*What to do*:
1) Which words ending in "-ing" appear in the passage about darkness and dawn?
2) Extend the passage about darkness before dawn, continuing from its final sentence.

*Passage shown*:
-=-=-=-=-
A ku khanyi (there is no light)
“With my eyes open, I have welcomed today and it is only now that I realize that even if a new day has come, it still begins in darkness.  The midnight hour that sirens the breaking of yesterday and the present day is still one with the hour that brings the break if dawn in today and all that stands now is that it is before me.  There, in the midst of the acknowledgment, comes a moment where desperation to be free of that time pulls into your mind and with it making a camp site at the forefront of your conscious self you forget that dawn is a couple of fighting hours away.”
-=-=-=-=-
(Collected data)
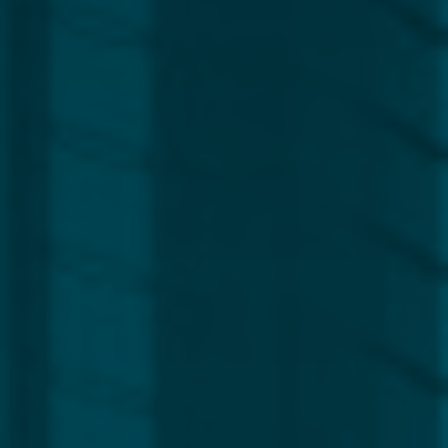
Region
Europe
Africa, Asia & Middle East
Americas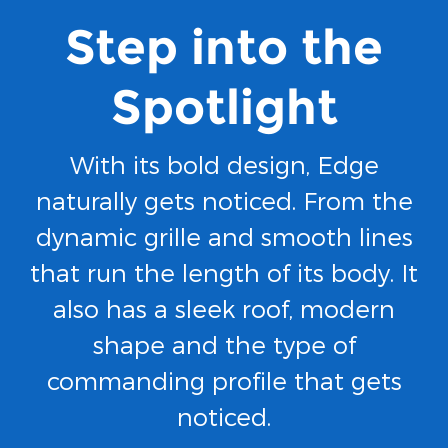
Step into the
Spotlight
With its bold design, Edge
naturally gets noticed. From the
dynamic grille and smooth lines
that run the length of its body. It
also has a sleek roof, modern
shape and the type of
commanding profile that gets
noticed.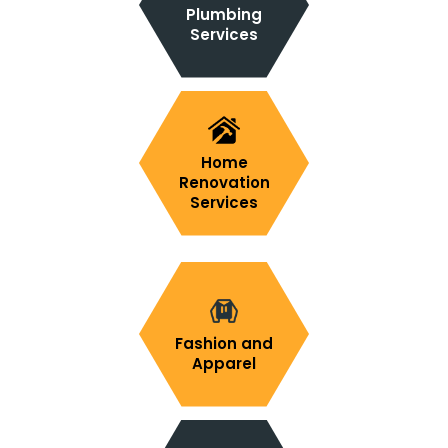
Plumbing
Services
Home
Renovation
Services
Fashion and
Apparel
-=-=-=-=-
*Task answers*:
1) breaking, making, fighting

2)
How is it that we can know something and know it so well yet still question it for all its worth?  It is an amazing feeling knowing that things are going the way that they should be, in accordance of course, to what it is you believe is right, believing in God or the Universe or whatsoever it is that your specific creed or culture promotes as right.  The choices we make, the decisions we make all boil down to what we believe. However though, outside of all of the things mentioned above, we all marvel at the awesomeness of life that is equally matched to the unimaginable things that happen to anyone but everyone in our everyday life.  We do this for the so called “explosive” moments in our lives but we seldom take the rime to look left or right to what is happening immediately around us and for another moment, our own walk in this world, our God intended path eludes us. Today I chose to look at Jozi city (Johannesburg)
This city with its entire self –centered entrepreneurial ability is so full of life, full of adventure, full of wonder as the ambitions of many are trialed and tested for survival.  The weak come back for more on a different day with a different idea because of the knowledge that everything in this city SELLS.  The strong come back to the comfort of their stalls only for the calculations of profits and new exploits to those they hire with no education.  Like any other city ours too has criminals and yet still it is such an inviting place to learn more about yourself.  Personally, I have taken the honor of humility and the persisting realization of dreams from Jozi city.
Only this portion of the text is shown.